**WORK ITEM**
Copy the records below exactly, but leave out any picture they contain.

**MATERIAL PROVIDED**
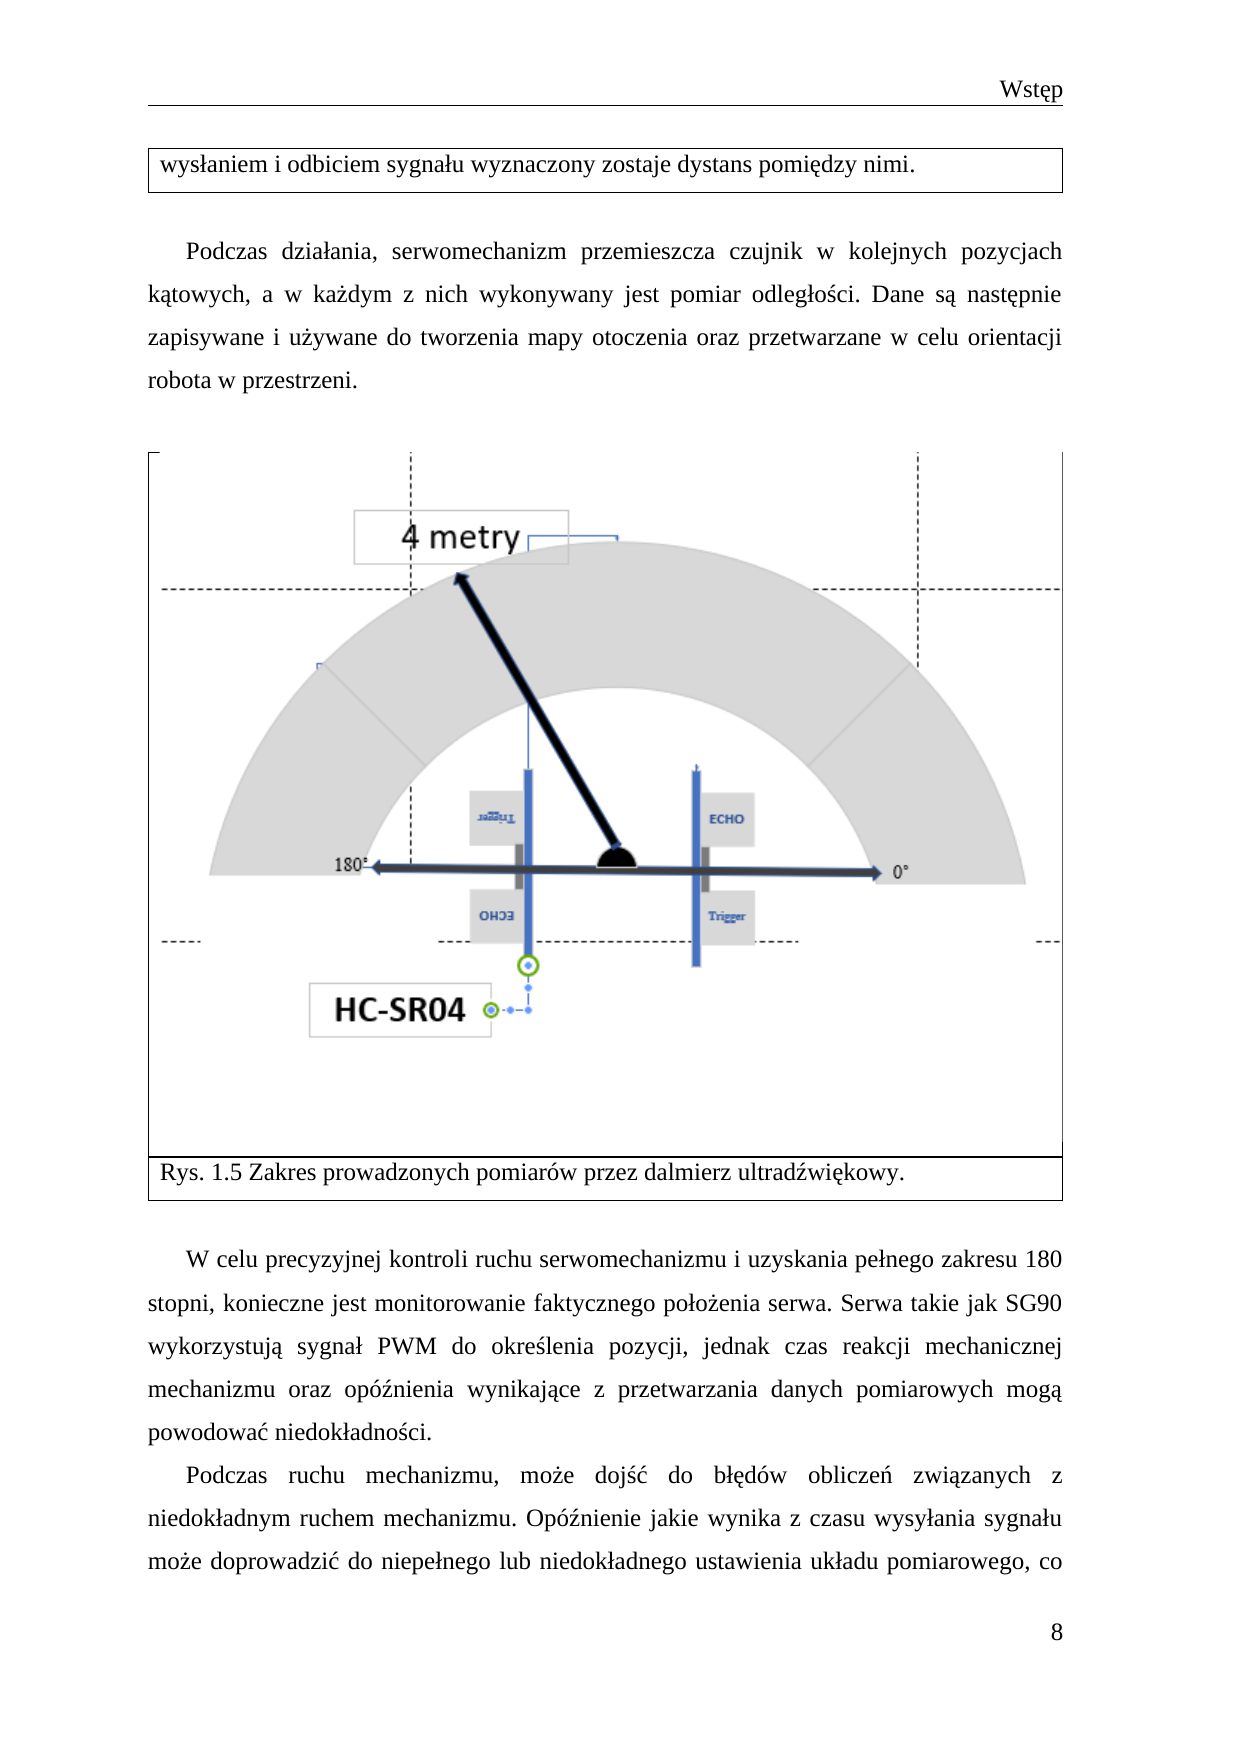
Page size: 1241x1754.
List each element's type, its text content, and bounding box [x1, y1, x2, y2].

table_cell Rys. 1.4 Odbicie sygnału dźwiękowego od przeszkody, na podstawie czasu pomiędzy wysłaniem i odbiciem sygnału wyznaczony zostaje dystans pomiędzy nimi. [149, 149, 1062, 192]
text Podczas działania, serwomechanizm przemieszcza czujnik w kolejnych pozycjach kątowych, a w każdym z nich wykonywany jest pomiar odległości. Dane są następnie zapisywane i używane do tworzenia mapy otoczenia oraz przetwarzane w celu orientacji robota w przestrzeni. [148, 236, 1063, 394]
table_header [149, 453, 1062, 1156]
text W celu precyzyjnej kontroli ruchu serwomechanizmu i uzyskania pełnego zakresu 180 stopni, konieczne jest monitorowanie faktycznego położenia serwa. Serwa takie jak SG90 wykorzystują sygnał PWM do określenia pozycji, jednak czas reakcji mechanicznej mechanizmu oraz opóźnienia wynikające z przetwarzania danych pomiarowych mogą powodować niedokładności. [148, 1244, 1063, 1446]
text Podczas ruchu mechanizmu, może dojść do błędów obliczeń związanych z niedokładnym ruchem mechanizmu. Opóźnienie jakie wynika z czasu wysyłania sygnału może doprowadzić do niepełnego lub niedokładnego ustawienia układu pomiarowego, co skutkuje trudnością w otrzymaniu odpowiedniego konta obserwacji. Szczególnie jest to widoczne w położeniach skrajnych (0 stopni oraz 180 stopni). Aby temu zapobiec konieczne jest sprawdzanie położenia serwomechanizmu w czasie rzeczywistym. [148, 1460, 1063, 1575]
table_cell Rys. 1.5 Zakres prowadzonych pomiarów przez dalmierz ultradźwiękowy. [149, 1158, 1062, 1200]
picture [159, 452, 1063, 1142]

**PROBLEM SOLUTION**
Page size: 1241x1754.
List each element's type, its text content, and bounding box [x1, y1, x2, y2].

table_cell Rys. 1.4 Odbicie sygnału dźwiękowego od przeszkody, na podstawie czasu pomiędzy wysłaniem i odbiciem sygnału wyznaczony zostaje dystans pomiędzy nimi. [149, 149, 1062, 192]
text Podczas działania, serwomechanizm przemieszcza czujnik w kolejnych pozycjach kątowych, a w każdym z nich wykonywany jest pomiar odległości. Dane są następnie zapisywane i używane do tworzenia mapy otoczenia oraz przetwarzane w celu orientacji robota w przestrzeni. [148, 236, 1063, 394]
table_header [149, 453, 1062, 1156]
text W celu precyzyjnej kontroli ruchu serwomechanizmu i uzyskania pełnego zakresu 180 stopni, konieczne jest monitorowanie faktycznego położenia serwa. Serwa takie jak SG90 wykorzystują sygnał PWM do określenia pozycji, jednak czas reakcji mechanicznej mechanizmu oraz opóźnienia wynikające z przetwarzania danych pomiarowych mogą powodować niedokładności. [148, 1244, 1063, 1446]
text Podczas ruchu mechanizmu, może dojść do błędów obliczeń związanych z niedokładnym ruchem mechanizmu. Opóźnienie jakie wynika z czasu wysyłania sygnału może doprowadzić do niepełnego lub niedokładnego ustawienia układu pomiarowego, co skutkuje trudnością w otrzymaniu odpowiedniego konta obserwacji. Szczególnie jest to widoczne w położeniach skrajnych (0 stopni oraz 180 stopni). Aby temu zapobiec konieczne jest sprawdzanie położenia serwomechanizmu w czasie rzeczywistym. [148, 1460, 1063, 1575]
table_cell Rys. 1.5 Zakres prowadzonych pomiarów przez dalmierz ultradźwiękowy. [149, 1158, 1062, 1200]
picture [159, 452, 1063, 1142]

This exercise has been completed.